Dennett helped bring this goal to fruition in the 1930 Second Circuit case, United States v. Dennett. Dennett challenged the Comstock Laws by printing and circulating a birth control pamphlet, “The Sex Side of Life.” When the former secretary of the National Civil Liberties Bureau faced criminal prosecution, the bureau’s successor organization, the American Civil Liberties Union (ACLU), came to her defense. In this case, as in future cases, the ACLU became a powerful advocate for reproductive rights by casting sexual expression as a civil liberty.

These women recognized that — then as now — prohibitions on birth control had a disparate impact on less privileged Americans. In 1922, Dennett, then director of the Voluntary Parenthood League, used the pages of the Birth Control Herald to urge another mainstream women’s organization, the General Federation of Women’s Clubs, to support birth control. Both state and federal laws “forbid this knowledge for the poor, but the well-to-do women get it and utilize it,” she asserted.

Dennett backed up her statement by referring to penal reformer and sex researcher Katharine Bement Davis’s recent study of birth control among affluent, White, married women, which showed that nearly three-fourths of her respondents practiced contraception. Since club members “are mostly of the well-to-do class that has already accomplished the control of parenthood,” Dennett declared, “it seems as if common humanity would impel them to help make the knowledge available for the millions of poor mothers who are still ignorant.”

Breckinridge, who shared Dennett’s concern for working-class women, advocated birth control throughout the Great Depression, paying particular attention to the plight of poverty-stricken parents. The Kentucky native planted editorials in the Lexington Herald — previously edited by her father, William C.P. Breckinridge, and her brother, Desha Breckinridge — by convincing managing editor Thomas Underwood to publish her ghostwritten pieces on a variety of social issues, including reproductive rights.

She pushed readers to understand that the “right to parenthood” was a fundamental right. However, she explained that unfortunately not all parenthood was freely chosen. Instead, responsible adults were — because of the Comstock Laws — denied access to information about contraceptives. The human cost of these legal restrictions on birth control, Breckinridge opined, was tremendous, measured both in the number of dangerous illegal abortions and in the number of poverty-stricken children. Breckinridge thus advocated an immediate repeal of anti-birth control laws to “make possible a truly voluntary parenthood.”

By the time Breckinridge penned this editorial, some birth control advocates — most notably Sanger — had adopted eugenics, replacing rights-based arguments with race-based justifications. Sanger and others cast birth control as a way to promote “better breeding” and produce “better babies” — increasingly defined as White, Anglo-Saxon, Protestant and able-bodied.

But in the 1960s and 1970s, a new generation of feminists, aided by the ACLU, revived the notion of reproductive rights and used it to promote women’s sexual self-determination, resulting in important advances culminating in the landmark Roe v. Wade decision. By the time more than 1 million Americans participated in the 2004 March for Women’s Lives, women of color were at the forefront of advocacy for what Black activist Loretta Ross called “reproductive justice.”

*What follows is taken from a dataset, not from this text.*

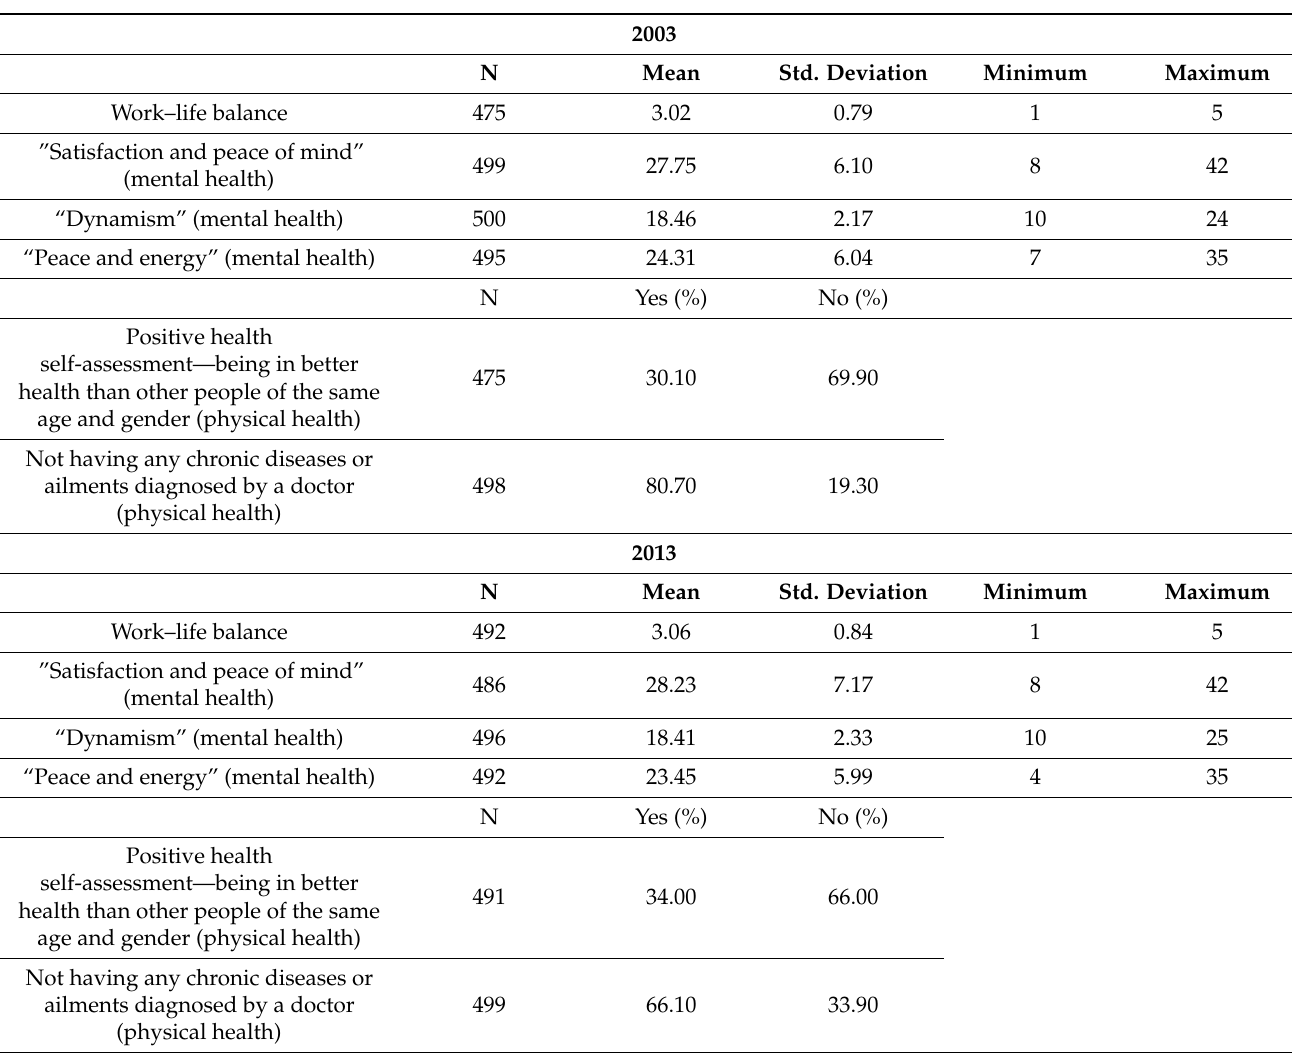
Table 1. Descriptive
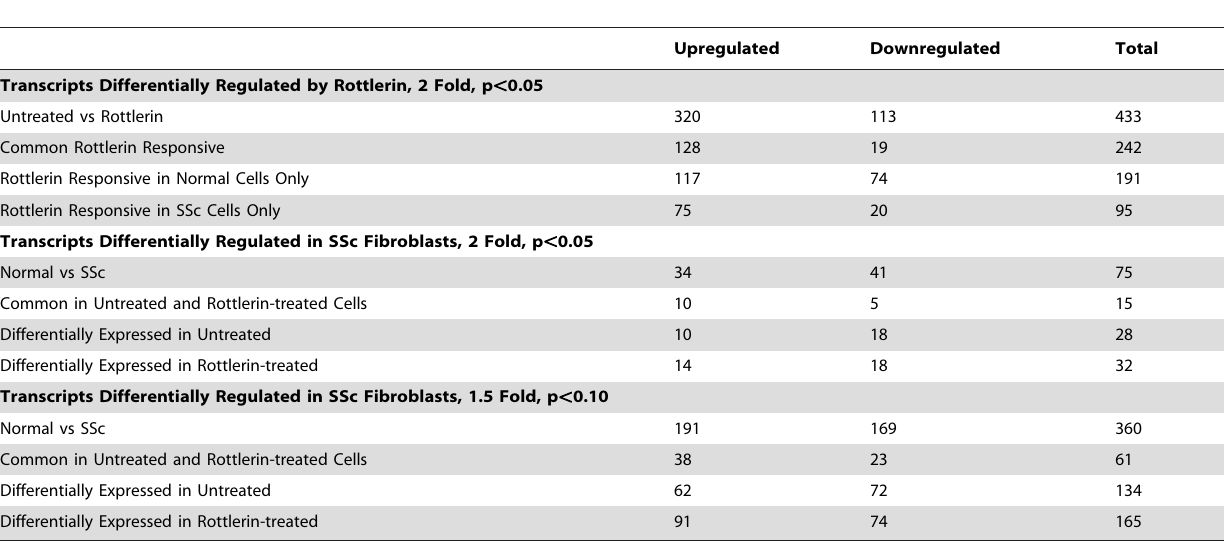
Table 1. Number of differentially expressed transcripts in control fibroblasts vs rottlerin exposed human dermal fibroblasts derived from normal or SSc patients at different statistical criteria using Volcano plot as a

Today, as reactionary politicians strive to limit women’s ability to use contraceptives or procure abortions, Breckinridge’s insights about the vital connections between reproductive rights and women’s citizenship remain painfully relevant. Feminist activists and their free-speech allies may look to the past for effective tools to combat contemporary challenges to reproductive justice and to reassert birth control as a civil right.